À sa grande surprise, l'Égypte va se trouver plongée dans les rivalités européennes, plus particulièrement anglo-françaises, à la fin du xviiie siècle. Alors que depuis 1792, les Français et les Anglais se livrent un combat sans merci sur terre et sur mer, l'évolution des campagnes militaires au profit de la France sur le continent ainsi que les rapports de force dans la France révolutionnaire conduisent les dirigeants du Directoire à envisager une campagne militaire inédite dans l'histoire récente : la conquête de l'Orient afin de contrarier la domination anglaise sur le monde. Inédite quant à l'objectif. En effet, sous l'Ancien Régime, depuis François Ier, la politique diplomatique française s'appuyait avant tout dans cette région du monde sur les Ottomans pour renforcer la menace que ceux-ci faisaient planer sur la maison d'Autriche. Désormais, il faut aller défier l'Ottoman pour affaiblir l'Anglais. Le grand contournement est à l'ordre du jour.

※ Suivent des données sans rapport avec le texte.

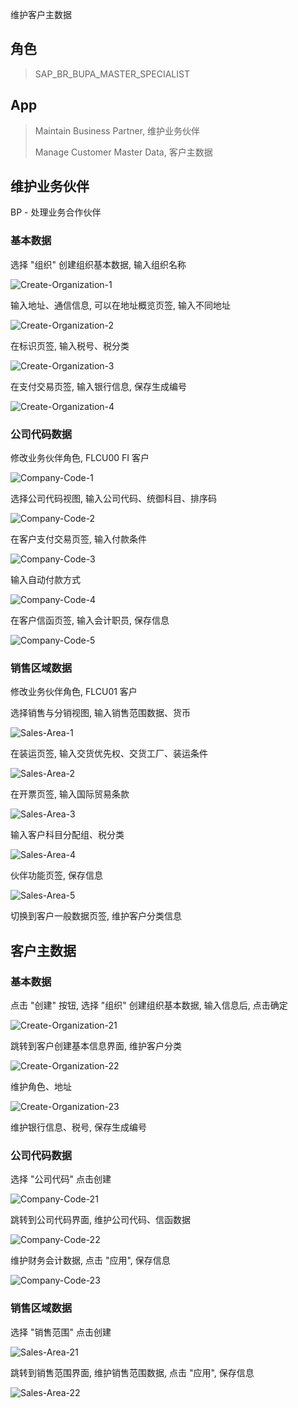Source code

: 维护客户主数据
## 角色
> SAP_BR_BUPA_MASTER_SPECIALIST
## App
> Maintain Business Partner, 维护业务伙伴
>
> Manage Customer Master Data, 客户主数据
## 维护业务伙伴
BP - 处理业务合作伙伴 
### 基本数据
选择 "组织" 创建组织基本数据, 输入组织名称

![Create-Organization-1](./img/Create-Organization-1.png "名称")

输入地址、通信信息, 可以在地址概览页签, 输入不同地址

![Create-Organization-2](./img/Create-Organization-2.png "地址")

在标识页签, 输入税号、税分类

![Create-Organization-3](./img/Create-Organization-3.png "税号")

在支付交易页签, 输入银行信息, 保存生成编号

![Create-Organization-4](./img/Create-Organization-4.png "银行")

### 公司代码数据
修改业务伙伴角色, FLCU00 FI 客户

![Company-Code-1](./img/Company-Code-1.png "业务伙伴角色")

选择公司代码视图, 输入公司代码、统御科目、排序码

![Company-Code-2](./img/Company-Code-2.png "客户科目管理")

在客户支付交易页签, 输入付款条件

![Company-Code-3](./img/Company-Code-3.png "客户支付交易 付款条件")

输入自动付款方式

![Company-Code-4](./img/Company-Code-4.png "客户支付交易 付款方式")

在客户信函页签, 输入会计职员, 保存信息

![Company-Code-5](./img/Company-Code-5.png "客户信函")

### 销售区域数据
修改业务伙伴角色, FLCU01 客户

选择销售与分销视图, 输入销售范围数据、货币

![Sales-Area-1](./img/Sales-Area-1.png "订单")

在装运页签, 输入交货优先权、交货工厂、装运条件

![Sales-Area-2](./img/Sales-Area-2.png "装运")

在开票页签, 输入国际贸易条款

![Sales-Area-3](./img/Sales-Area-3.png "开票")

输入客户科目分配组、税分类

![Sales-Area-4](./img/Sales-Area-4.png "开票会计")

伙伴功能页签, 保存信息

![Sales-Area-5](./img/Sales-Area-5.png "合作伙伴")

切换到客户一般数据页签, 维护客户分类信息

## 客户主数据
### 基本数据
点击 "创建" 按钮, 选择 "组织" 创建组织基本数据, 输入信息后, 点击确定

![Create-Organization-21](./img/Create-Organization-21.png "创建客户")

跳转到客户创建基本信息界面, 维护客户分类

![Create-Organization-22](./img/Create-Organization-22.png "客户基本信息")

维护角色、地址

![Create-Organization-23](./img/Create-Organization-23.png "客户角色、地址")

维护银行信息、税号, 保存生成编号

### 公司代码数据
选择 "公司代码" 点击创建

![Company-Code-21](./img/Company-Code-21.png "创建公司代码")

跳转到公司代码界面, 维护公司代码、信函数据

![Company-Code-22](./img/Company-Code-22.png "公司代码数据")

维护财务会计数据, 点击 "应用", 保存信息

![Company-Code-23](./img/Company-Code-23.png "财务会计数据")

### 销售区域数据
选择 "销售范围" 点击创建

![Sales-Area-21](./img/Sales-Area-21.png "创建销售区域")

跳转到销售范围界面, 维护销售范围数据, 点击 "应用", 保存信息

![Sales-Area-22](./img/Sales-Area-22.png "维护销售范围数据")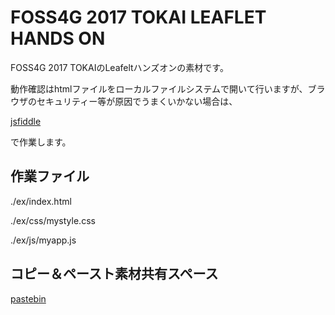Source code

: # FOSS4G 2017 TOKAI LEAFLET HANDS ON

FOSS4G 2017 TOKAIのLeafeltハンズオンの素材です。

動作確認はhtmlファイルをローカルファイルシステムで開いて行いますが、ブラウザのセキュリティー等が原因でうまくいかない場合は、

[jsfiddle](https://jsfiddle.net/)

で作業します。


## 作業ファイル
./ex/index.html

./ex/css/mystyle.css

./ex/js/myapp.js



## コピー＆ペースト素材共有スペース
[pastebin](https://pastebin.com/Np2TyCKs)
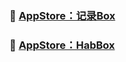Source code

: 
### 🍎  [AppStore：记录Box](https://apps.apple.com/cn/app/id1579304692)

### 🌱  [AppStore：HabBox](https://apps.apple.com/cn/app/id6446240226)
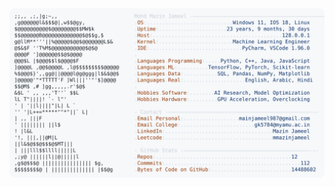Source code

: <picture>
  <source srcset="https://raw.githubusercontent.com/mmazinjameel/mmazinjameel/main/dark_mode.svg?v=1756959134" media="(prefers-color-scheme: dark)">
  <img src="https://raw.githubusercontent.com/mmazinjameel/mmazinjameel/main/light_mode.svg?v=1756959134">
</picture>
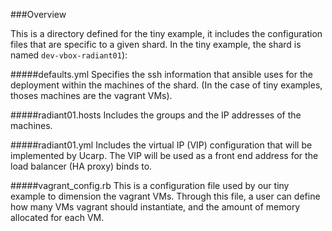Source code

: ###Overview

This is a directory defined for the tiny example, it includes the configuration files that are specific to a given shard. In the tiny example, the shard is named `dev-vbox-radiant01`):

#####defaults.yml
Specifies the ssh information that ansible uses for the deployment within the machines of the shard. (In the case of tiny examples, thoses machines are the vagrant VMs).

#####radiant01.hosts
Includes the groups and the IP addresses of the machines.

#####radiant01.yml
Includes the virtual IP (VIP) configuration that will be implemented by Ucarp. The VIP will be used as a front end address for the load balancer (HA proxy) binds to.

#####vagrant_config.rb
This is a configuration file used by our tiny example to dimension the vagrant VMs. Through this file, a user can define how many VMs vagrant should instantiate, and the amount of memory allocated for each VM.
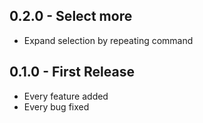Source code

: ## 0.2.0 - Select more
* Expand selection by repeating command

## 0.1.0 - First Release
* Every feature added
* Every bug fixed
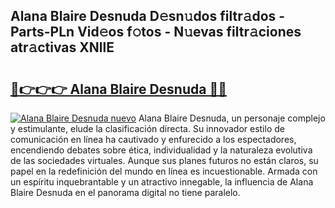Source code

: ## Alana Blaire Desnuda D𝚎sn𝚞dos filtr𝚊dos - Parts-PLn Vid𝚎os f𝚘tos - N𝚞evas filtr𝚊ciones atr𝚊ctivas XNllE

# <h2><a href="http://mbbc32.tromn.icu/?c=Alana+Blaire+Desnuda">🔗👉👉👉 Alana Blaire Desnuda 🔗🔗</a></h2>

[![Alana Blaire Desnuda nuevo](https://i.imgur.com/pEAQMta.gif)](http://mbbc32.tromn.icu/?c=Alana+Blaire+Desnuda)
Alana Blaire Desnuda, un personaje complejo y estimulante, elude la clasificación directa. Su innovador estilo de comunicación en línea ha cautivado y enfurecido a los espectadores, encendiendo debates sobre ética, individualidad y la naturaleza evolutiva de las sociedades virtuales. Aunque sus planes futuros no están claros, su papel en la redefinición del mundo en línea es incuestionable. Armada con un espíritu inquebrantable y un atractivo innegable, la influencia de Alana Blaire Desnuda en el panorama digital no tiene paralelo.
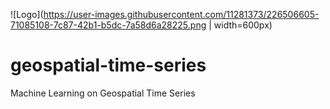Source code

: ![Logo](https://user-images.githubusercontent.com/11281373/226506605-71085108-7c87-42b1-b5dc-7a58d6a28225.png | width=600px)

# geospatial-time-series
Machine Learning on Geospatial Time Series
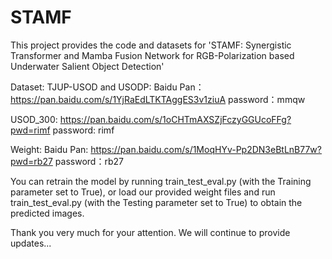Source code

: # STAMF
This project provides the code and datasets for 'STAMF: Synergistic Transformer and Mamba Fusion Network for RGB-Polarization based Underwater Salient Object Detection'


Dataset: 
TJUP-USOD and USODP: Baidu Pan：https://pan.baidu.com/s/1YjRaEdLTKTAggES3v1ziuA password：mmqw

USOD_300: https://pan.baidu.com/s/1oCHTmAXSZjFczyGGUcoFFg?pwd=rimf password: rimf


Weight:
Baidu Pan: https://pan.baidu.com/s/1MoqHYv-Pp2DN3eBtLnB77w?pwd=rb27 password：rb27


You can retrain the model by running train_test_eval.py (with the Training parameter set to True), or load our provided weight files and run train_test_eval.py (with the Testing parameter set to True) to obtain the predicted images.

Thank you very much for your attention. We will continue to provide updates...

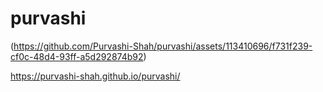 # purvashi

(https://github.com/Purvashi-Shah/purvashi/assets/113410696/f731f239-cf0c-48d4-93ff-a5d292874b92)

https://purvashi-shah.github.io/purvashi/
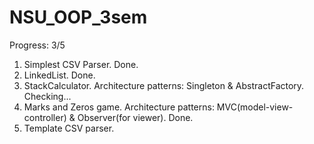 # NSU_OOP_3sem
Progress: 3/5
1. Simplest CSV Parser. Done.    
2. LinkedList. Done.         
3. StackCalculator. Architecture patterns: Singleton & AbstractFactory. Checking...       
4. Marks and Zeros game. Architecture patterns: MVC(model-view-controller) & Observer(for viewer). Done.   
5. Template CSV parser. 
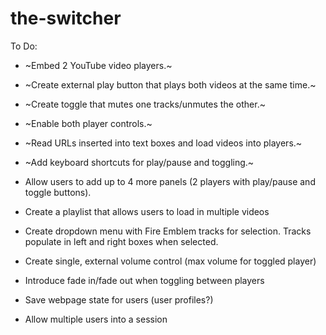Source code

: # the-switcher

To Do:

* ~Embed 2 YouTube video players.~

* ~Create external play button that plays both videos at the same time.~

* ~Create toggle that mutes one tracks/unmutes the other.~

* ~Enable both player controls.~

* ~Read URLs inserted into text boxes and load videos into players.~

* ~Add keyboard shortcuts for play/pause and toggling.~

* Allow users to add up to 4 more panels (2 players with play/pause and toggle buttons).

* Create a playlist that allows users to load in multiple videos

* Create dropdown menu with Fire Emblem tracks for selection. Tracks populate in left and right boxes when selected.

* Create single, external volume control (max volume for toggled player)

* Introduce fade in/fade out when toggling between players

* Save webpage state for users (user profiles?)

* Allow multiple users into a session
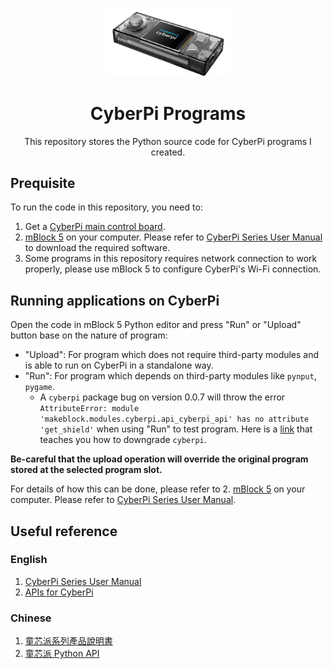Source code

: <p align="center">
  <img src="./cyberpi.png" width="200" />
</p>

<h1 align="center">CyberPi Programs</h1>

<p align="center">
  This repository stores the Python source code for CyberPi programs I created. 
</p>

## Prequisite

To run the code in this repository, you need to: 
1. Get a [CyberPi main control board](https://education.makeblock.com/help/cyberpi-series-cyberpi/).
2. [mBlock 5](https://mblock.makeblock.com/en-us/download/) on your computer. Please refer to [CyberPi Series User Manual](https://www.yuque.com/makeblock-help-center-en/cyberpi/coding-software) to download the required software.
3. Some programs in this repository requires network connection to work properly, please use mBlock 5 to configure CyberPi's Wi-Fi connection.

## Running applications on CyberPi

Open the code in mBlock 5 Python editor and press "Run" or "Upload" button base on the nature of program:

- "Upload": For program which does not require third-party modules and is able to run on CyberPi in a standalone way.
- "Run": For program which depends on third-party modules like `pynput`, `pygame`.
    - A `cyberpi` package bug on version 0.0.7 will throw the error `AttributeError: module 'makeblock.modules.cyberpi.api_cyberpi_api' has no attribute 'get_shield'` when using "Run" to test program. Here is a [link](https://forum.makeblock.com/t/cyberpi-has-no-attribute-get-shield/20023/2) that teaches you how to downgrade `cyberpi`.

**Be-careful that the upload operation will override the original program stored at the selected program slot.** 

For details of how this can be done, please refer to 
2. [mBlock 5](https://mblock.makeblock.com/en-us/download/) on your computer. Please refer to [CyberPi Series User Manual](https://www.yuque.com/makeblock-help-center-en/cyberpi/coding-software).

## Useful reference

### English

1. [CyberPi Series User Manual](https://www.yuque.com/makeblock-help-center-en/cyberpi)
2. [APIs for CyberPi](https://www.yuque.com/makeblock-help-center-en/mcode/cyberpi-api) 

### Chinese
1. [童芯派系列產品說明書](https://www.yuque.com/makeblock-help-center-zh/cyberpi)
2. [童芯派 Python API](https://www.yuque.com/makeblock-help-center-zh/mcode/cyberpi-api)
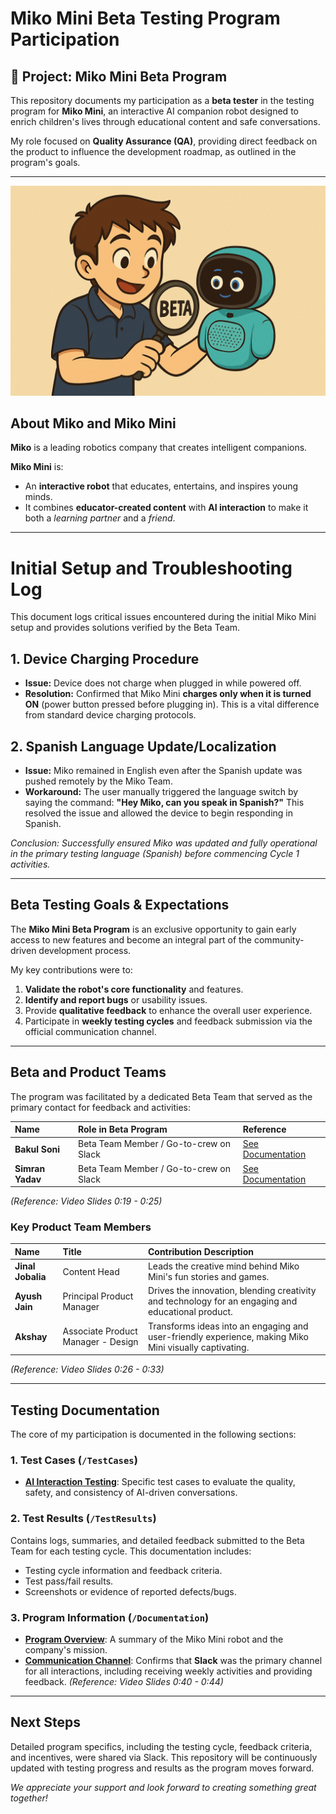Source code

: # Miko Mini Beta Testing Program Participation

## 🤖 Project: Miko Mini Beta Program
This repository documents my participation as a **beta tester** in the testing program for **Miko Mini**, an interactive AI companion robot designed to enrich children's lives through educational content and safe conversations.

My role focused on **Quality Assurance (QA)**, providing direct feedback on the product to influence the development roadmap, as outlined in the program's goals.

---

![Miko Robot](assets/miko_image.png)

## About Miko and Miko Mini

**Miko** is a leading robotics company that creates intelligent companions.

**Miko Mini** is:
* An **interactive robot** that educates, entertains, and inspires young minds.
* It combines **educator-created content** with **AI interaction** to make it both a *learning partner* and a *friend*.

---

# Initial Setup and Troubleshooting Log

This document logs critical issues encountered during the initial Miko Mini setup and provides solutions verified by the Beta Team.

## 1. Device Charging Procedure
* **Issue:** Device does not charge when plugged in while powered off.
* **Resolution:** Confirmed that Miko Mini **charges only when it is turned ON** (power button pressed before plugging in). This is a vital difference from standard device charging protocols.

## 2. Spanish Language Update/Localization
* **Issue:** Miko remained in English even after the Spanish update was pushed remotely by the Miko Team.
* **Workaround:** The user manually triggered the language switch by saying the command: **"Hey Miko, can you speak in Spanish?"** This resolved the issue and allowed the device to begin responding in Spanish.

*Conclusion: Successfully ensured Miko was updated and fully operational in the primary testing language (Spanish) before commencing Cycle 1 activities.*

---

## Beta Testing Goals & Expectations

The **Miko Mini Beta Program** is an exclusive opportunity to gain early access to new features and become an integral part of the community-driven development process.

My key contributions were to:
1.  **Validate the robot's core functionality** and features.
2.  **Identify and report bugs** or usability issues.
3.  Provide **qualitative feedback** to enhance the overall user experience.
4.  Participate in **weekly testing cycles** and feedback submission via the official communication channel.

---

##  Beta and Product Teams

The program was facilitated by a dedicated Beta Team that served as the primary contact for feedback and activities:

| Name | Role in Beta Program | Reference |
| :--- | :--- | :--- |
| **Bakul Soni** | Beta Team Member / Go-to-crew on Slack | [See Documentation](/Documentation/Program_Overview.md) |
| **Simran Yadav** | Beta Team Member / Go-to-crew on Slack | [See Documentation](/Documentation/Program_Overview.md) |

*(Reference: Video Slides 0:19 - 0:25)*

###  Key Product Team Members
| Name | Title | Contribution Description |
| :--- | :--- | :--- |
| **Jinal Jobalia** | Content Head | Leads the creative mind behind Miko Mini's fun stories and games. |
| **Ayush Jain** | Principal Product Manager | Drives the innovation, blending creativity and technology for an engaging and educational product. |
| **Akshay** | Associate Product Manager - Design | Transforms ideas into an engaging and user-friendly experience, making Miko Mini visually captivating. |

*(Reference: Video Slides 0:26 - 0:33)*

---

##  Testing Documentation

The core of my participation is documented in the following sections:

### 1. Test Cases (`/TestCases`)
* **[AI Interaction Testing](/TestCases/AI_Interaction_Testing.md)**: Specific test cases to evaluate the quality, safety, and consistency of AI-driven conversations.

### 2. Test Results (`/TestResults`)
Contains logs, summaries, and detailed feedback submitted to the Beta Team for each testing cycle. This documentation includes:
* Testing cycle information and feedback criteria.
* Test pass/fail results.
* Screenshots or evidence of reported defects/bugs.

### 3. Program Information (`/Documentation`)
* **[Program Overview](/Documentation/Program_Overview.md)**: A summary of the Miko Mini robot and the company's mission.
* **[Communication Channel](/Documentation/Communication_Channel.md)**: Confirms that **Slack** was the primary channel for all interactions, including receiving weekly activities and providing feedback. *(Reference: Video Slides 0:40 - 0:44)*

---

##  Next Steps

Detailed program specifics, including the testing cycle, feedback criteria, and incentives, were shared via Slack. This repository will be continuously updated with testing progress and results as the program moves forward.

*We appreciate your support and look forward to creating something great together!*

Inédite est également la nature de la campagne. Elle sera militaire, donc guerrière, mais aussi fille des Lumières. Car les dizaines de milliers de soldats envoyés par-delà les mers sont accompagnés de plusieurs centaines de civils, artistes, astronomes, mathématiciens, biologistes, naturalistes, etc. En effet, Napoléon Bonaparte, général de son état, mais également fils de la Révolution, dans le droit-fil des Lumières, veut apporter la science et la modernité au monde. Il emmène avec lui Lagrange, Larrey, Arago, Vivant Denon, Geoffroy Saint-Hilaire. Au-delà de la conquête militaire, l'Orient est invité à emprunter la voie de la modernité et du progrès.

La conquête de l'Égypte

La campagne est organisée dans le plus grand secret pour éviter que la flotte anglaise, maîtresse de la Méditerranée, n'ait vent du projet. Aux premiers jours du printemps 1798, les flottilles sont rassemblées à Toulon, Gênes, Civitavecchia et Ajaccio. Le 19 mai, le corps expéditionnaire, qui se compose de 15 vaisseaux, 1 corvette, 12 frégates et plusieurs centaines d'unités de transport, embarque 38 000 soldats, 10 000 marins et civils. Après 22 jours de traversée, la flotte cerne l'île de Malte, et la capitale La Valette capitule au bout de quelques heures, le 11 juin. Le 28 juin, enfin, les équipages sont mis dans le secret : l'objectif est la conquête de l'Égypte, puis de l'Orient. Il s'agit d'un grand dessein, d'une aventure hors norme à laquelle l'élite de la République est invitée. Le 2 juillet, Alexandrie est prise malgré la double menace des troupes mamelouks, qui cherchent à rejeter les envahisseurs, et celles de la Royal Navy sous les ordres de l'amiral Horatio Nelson. La geste napoléonienne, mal engagée par une défaite face à la flotte anglaise, le 1er août 1798, à Aboukir-sur-Mer, se poursuivra jusqu'à la victoire de Bonaparte, sur terre cette fois, à Aboukir toujours, le 21 juillet 1799, qui lui assure la voie libre pour poursuivre son destin. Mais il pourrait en conclure que le succès est lié le plus souvent à sa présence et que, tout compte fait, il n'a pas le pied marin.